L’État a l’obligation préalable d’aider l’employé et de tenter un reclassement, avant de prononcer la résiliation des rapports de service : il s’agit tout d’abord de proposer des mesures dont l’objectif est d’aider l’intéressé à retrouver ou maintenir son « employabilité », soit sa capacité à conserver ou obtenir un emploi, dans sa fonction ou dans une autre fonction, à son niveau hiérarchique ou à un autre niveau. Avant qu’une résiliation ne puisse intervenir, différentes mesures peuvent être envisagées et prendre de multiples formes, comme le certificat de travail intermédiaire, un bilan de compétences, un stage d’évaluation, des conseils en orientation, des mesures de formation et d’évolution professionnelles, un accompagnement personnalisé, voire un « outplacement ». Il s’agit ensuite de rechercher si une solution alternative de reclassement au sein de l’établissement peut être trouvée (ATA/530/2024 du précité consid. 6.3).
8.3 En l’espèce, l’intimé a ouvert une procédure de reclassement qui n’a pas abouti.

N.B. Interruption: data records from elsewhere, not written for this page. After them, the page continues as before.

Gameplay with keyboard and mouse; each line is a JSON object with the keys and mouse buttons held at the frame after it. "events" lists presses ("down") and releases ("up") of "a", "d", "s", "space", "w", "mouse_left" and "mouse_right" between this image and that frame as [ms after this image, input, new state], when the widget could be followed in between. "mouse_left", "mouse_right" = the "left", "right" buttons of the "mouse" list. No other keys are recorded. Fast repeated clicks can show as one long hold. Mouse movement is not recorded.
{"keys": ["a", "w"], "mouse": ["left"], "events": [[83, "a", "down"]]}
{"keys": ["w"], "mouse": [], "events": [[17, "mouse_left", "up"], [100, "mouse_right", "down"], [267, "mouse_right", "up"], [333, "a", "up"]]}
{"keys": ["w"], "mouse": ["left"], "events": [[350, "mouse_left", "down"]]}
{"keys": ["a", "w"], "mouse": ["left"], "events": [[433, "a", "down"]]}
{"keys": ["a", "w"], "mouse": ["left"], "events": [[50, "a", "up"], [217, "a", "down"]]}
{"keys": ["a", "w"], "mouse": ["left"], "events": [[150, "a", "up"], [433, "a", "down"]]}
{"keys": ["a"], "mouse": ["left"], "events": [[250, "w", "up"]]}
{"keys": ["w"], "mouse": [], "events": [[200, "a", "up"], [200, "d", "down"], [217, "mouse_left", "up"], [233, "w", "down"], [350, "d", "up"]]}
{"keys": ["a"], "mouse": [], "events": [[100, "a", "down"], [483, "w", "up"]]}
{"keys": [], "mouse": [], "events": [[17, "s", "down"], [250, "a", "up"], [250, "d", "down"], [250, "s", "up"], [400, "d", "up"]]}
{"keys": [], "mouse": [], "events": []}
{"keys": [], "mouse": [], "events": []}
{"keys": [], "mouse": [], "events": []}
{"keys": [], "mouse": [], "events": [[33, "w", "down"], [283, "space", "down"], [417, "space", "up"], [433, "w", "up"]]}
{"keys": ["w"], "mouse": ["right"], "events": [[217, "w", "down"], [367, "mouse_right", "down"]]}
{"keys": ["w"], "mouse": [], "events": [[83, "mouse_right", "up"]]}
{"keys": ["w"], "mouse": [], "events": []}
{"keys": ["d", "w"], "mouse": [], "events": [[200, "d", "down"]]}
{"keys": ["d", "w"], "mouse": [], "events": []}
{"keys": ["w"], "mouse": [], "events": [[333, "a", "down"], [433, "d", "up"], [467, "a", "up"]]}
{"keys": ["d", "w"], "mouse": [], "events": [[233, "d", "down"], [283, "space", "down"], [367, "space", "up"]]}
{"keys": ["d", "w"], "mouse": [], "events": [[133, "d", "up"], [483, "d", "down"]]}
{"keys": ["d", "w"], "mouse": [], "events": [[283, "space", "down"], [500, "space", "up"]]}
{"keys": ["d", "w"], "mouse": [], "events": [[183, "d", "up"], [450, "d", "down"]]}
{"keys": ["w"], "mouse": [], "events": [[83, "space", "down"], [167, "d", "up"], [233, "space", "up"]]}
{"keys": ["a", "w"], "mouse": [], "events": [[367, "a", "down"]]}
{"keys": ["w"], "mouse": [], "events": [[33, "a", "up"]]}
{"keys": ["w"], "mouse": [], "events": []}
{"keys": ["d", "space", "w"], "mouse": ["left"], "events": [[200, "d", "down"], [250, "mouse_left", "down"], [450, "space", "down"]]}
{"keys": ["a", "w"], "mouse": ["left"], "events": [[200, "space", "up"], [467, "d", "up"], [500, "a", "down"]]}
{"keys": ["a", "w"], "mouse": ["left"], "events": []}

Elle a transmis à plusieurs reprises à la recourante la liste et le bulletin des places vacantes de l’État de Genève, sans toutefois que celle-ci se porte candidate à aucun poste malgré son devoir de collaboration. Il a également demandé à la direction des différents départements si un poste correspondant au profil de la recourante était libre ou devait se libérer dans un avenir proche au sein de leur département mais n’a reçu que des réponses négatives. Ainsi, et dans la mesure où l’État n’a pas une obligation de résultat, la procédure de reclassement a été menée de manière conforme au droit.
Partant, l’intimé n’a pas abusé de son pouvoir d’appréciation en résiliant les rapports de service de la recourante.
9. La recourante se plaint de l’illégalité de la réduction de son droit aux congés pour 2025.
9.1 Selon l’art. 27 RPAC, les membres du personnel âgés de plus de 20 ans révolus mais de moins de 60 ans ont droit à une période de vacances annuelles de cinq semaines (al. 1 let. a). Les membres du personnel ont droit à des vacances annuelles proportionnelles à leur taux d’activité (al. 5).
L’art. 28 RPAC prévoit que les absences non justifiées sont déduites des vacances (al. 1). En cas d’absence pour cause de service militaire, de service civil, de maladie ou d’accident non professionnel, le droit aux vacances annuelles est réduit proportionnellement après cinq mois d’absence. Il s’éteint après une année d’absence (al. 2).
9.2 En l’espèce, la recourante a produit un certificat médical établi le 12 mars 2024 par sa médecin-traitant à teneur duquel elle disposait d’une capacité de travail à hauteur de 70%, mais exclusivement en télétravail. Comme cela a été exposé, le contenu de ce certificat médical n’est pas contesté. Ainsi, depuis le 12 mars 2024, la recourante était à tout le moins en incapacité de travail pour cause de maladie à un taux de 30% et ne saurait prétendre que ledit certificat, qu’elle a elle-même produit, n’atteste pas une incapacité de travail partielle.
Son taux contractuel étant de 80%, elle devait effectuer quatre jours de travail par semaine, soit 32 heures par semaine. Sa médecin-traitant a attesté qu’elle était apte à travailler – en télétravail uniquement – 28 heures par semaine (70% d’un 100%). Un simple calcul permet donc de retenir qu’elle était apte à travailler – en télétravail uniquement – à 87.5% (28/32 X 100). Il en résulte une incapacité de travail à 12.5%.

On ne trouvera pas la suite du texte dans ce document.